I used sulfuric to dissolve silver. But the silver needs to be rolled very thin. I boiled the thin silver in 93% sulfuric acid until it dissolved completely. Then I used fiberglass filters (pricey) to filter the solution clear of solids. Then I added hydrochloric acid to the filtered solution, slowly because it spattered hot acid. Once all the silver chloride dropped I added water (yes, water to acid) very slowly until it turned a blue color. Rinsed the silver chloride real good with hot water then converted to high purity silver with lye and sugar. Didn’t use one drop of nitric acid. Here is a video that I made of the entire process: https://youtu.be/BocqoUyw1CI


----------



## gagan7741 (Mar 14, 2021)

https://www.youtube.com/watch?v=IeLczpPCqV8
This guy just added NaOH to silver sulphate and says that it converts to silver oxide which can then be processed with sugar to get pure silver.
I just never got the confidence to put silver obtained from sugar lye method in my melting furnace because during my early days some local 'refiner' who i had hired to help, went and ahead and blew away almost 2kgs of silver by trying to melt silver chloride .That loss i will never forget.
So we have been using pure copper strips to drop silver and produce silver powder.
But i guess there's no easy way to process silver sulphate but to use sugar/lye method.
I tried dissolving silver sulphate in water but this stuff is really tough to dissolve.


----------

- _What you have to do_: Name every acid mentioned in the forum thread on dissolving silver.

Data records:
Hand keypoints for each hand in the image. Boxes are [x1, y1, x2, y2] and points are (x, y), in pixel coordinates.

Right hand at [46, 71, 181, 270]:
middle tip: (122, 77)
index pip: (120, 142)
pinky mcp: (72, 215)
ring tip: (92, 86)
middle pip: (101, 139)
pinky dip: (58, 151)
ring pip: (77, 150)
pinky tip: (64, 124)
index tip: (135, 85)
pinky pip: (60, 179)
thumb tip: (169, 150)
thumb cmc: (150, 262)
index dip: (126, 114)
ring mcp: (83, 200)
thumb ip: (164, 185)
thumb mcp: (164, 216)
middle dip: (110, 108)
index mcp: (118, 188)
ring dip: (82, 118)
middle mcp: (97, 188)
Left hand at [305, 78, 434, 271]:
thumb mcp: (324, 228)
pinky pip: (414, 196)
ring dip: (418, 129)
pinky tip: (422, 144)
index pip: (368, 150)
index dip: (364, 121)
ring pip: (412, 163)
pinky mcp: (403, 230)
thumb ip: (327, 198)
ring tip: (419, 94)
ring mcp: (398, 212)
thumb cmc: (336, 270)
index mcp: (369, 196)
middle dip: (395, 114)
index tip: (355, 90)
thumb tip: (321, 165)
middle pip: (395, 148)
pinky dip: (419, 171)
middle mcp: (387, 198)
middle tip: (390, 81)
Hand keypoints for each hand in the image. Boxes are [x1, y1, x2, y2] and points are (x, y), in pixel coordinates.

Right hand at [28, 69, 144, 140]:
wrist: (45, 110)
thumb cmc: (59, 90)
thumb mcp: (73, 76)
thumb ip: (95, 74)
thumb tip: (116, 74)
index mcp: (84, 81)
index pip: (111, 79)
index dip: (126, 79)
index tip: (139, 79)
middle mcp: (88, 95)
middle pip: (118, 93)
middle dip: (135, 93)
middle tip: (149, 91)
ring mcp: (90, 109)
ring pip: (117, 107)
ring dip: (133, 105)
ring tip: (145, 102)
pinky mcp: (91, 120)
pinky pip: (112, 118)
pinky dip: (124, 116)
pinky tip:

==

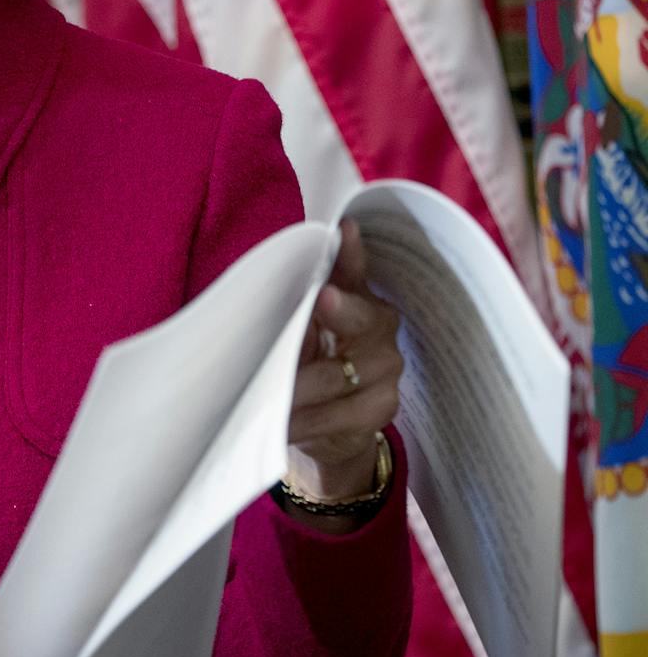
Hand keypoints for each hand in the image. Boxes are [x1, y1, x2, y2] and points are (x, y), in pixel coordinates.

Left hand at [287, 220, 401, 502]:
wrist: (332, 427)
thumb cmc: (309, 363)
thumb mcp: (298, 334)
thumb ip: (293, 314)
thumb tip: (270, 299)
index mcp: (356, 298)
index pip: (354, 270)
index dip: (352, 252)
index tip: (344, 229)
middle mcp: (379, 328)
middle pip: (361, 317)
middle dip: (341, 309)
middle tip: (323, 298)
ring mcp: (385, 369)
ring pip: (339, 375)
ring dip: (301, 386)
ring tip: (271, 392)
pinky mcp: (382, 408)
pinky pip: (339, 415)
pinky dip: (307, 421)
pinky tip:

...

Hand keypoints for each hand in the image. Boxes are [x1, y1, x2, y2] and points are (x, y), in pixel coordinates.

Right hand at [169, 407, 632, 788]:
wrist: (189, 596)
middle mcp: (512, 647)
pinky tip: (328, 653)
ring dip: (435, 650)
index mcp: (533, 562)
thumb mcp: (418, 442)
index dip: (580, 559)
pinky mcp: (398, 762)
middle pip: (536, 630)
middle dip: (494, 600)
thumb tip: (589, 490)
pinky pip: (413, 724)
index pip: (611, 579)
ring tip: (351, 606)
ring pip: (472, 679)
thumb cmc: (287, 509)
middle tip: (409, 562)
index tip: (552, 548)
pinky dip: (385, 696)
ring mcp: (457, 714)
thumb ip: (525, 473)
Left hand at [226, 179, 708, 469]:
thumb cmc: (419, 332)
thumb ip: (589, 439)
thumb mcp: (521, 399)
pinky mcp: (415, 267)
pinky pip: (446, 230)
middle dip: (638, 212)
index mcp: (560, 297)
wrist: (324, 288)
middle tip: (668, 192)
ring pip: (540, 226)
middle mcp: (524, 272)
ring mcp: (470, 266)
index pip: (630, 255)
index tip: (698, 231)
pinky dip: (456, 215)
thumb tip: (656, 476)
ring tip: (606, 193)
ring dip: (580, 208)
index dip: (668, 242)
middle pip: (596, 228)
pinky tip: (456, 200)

- _Answer section_: Sulfuric acid, hydrochloric acid, nitric acid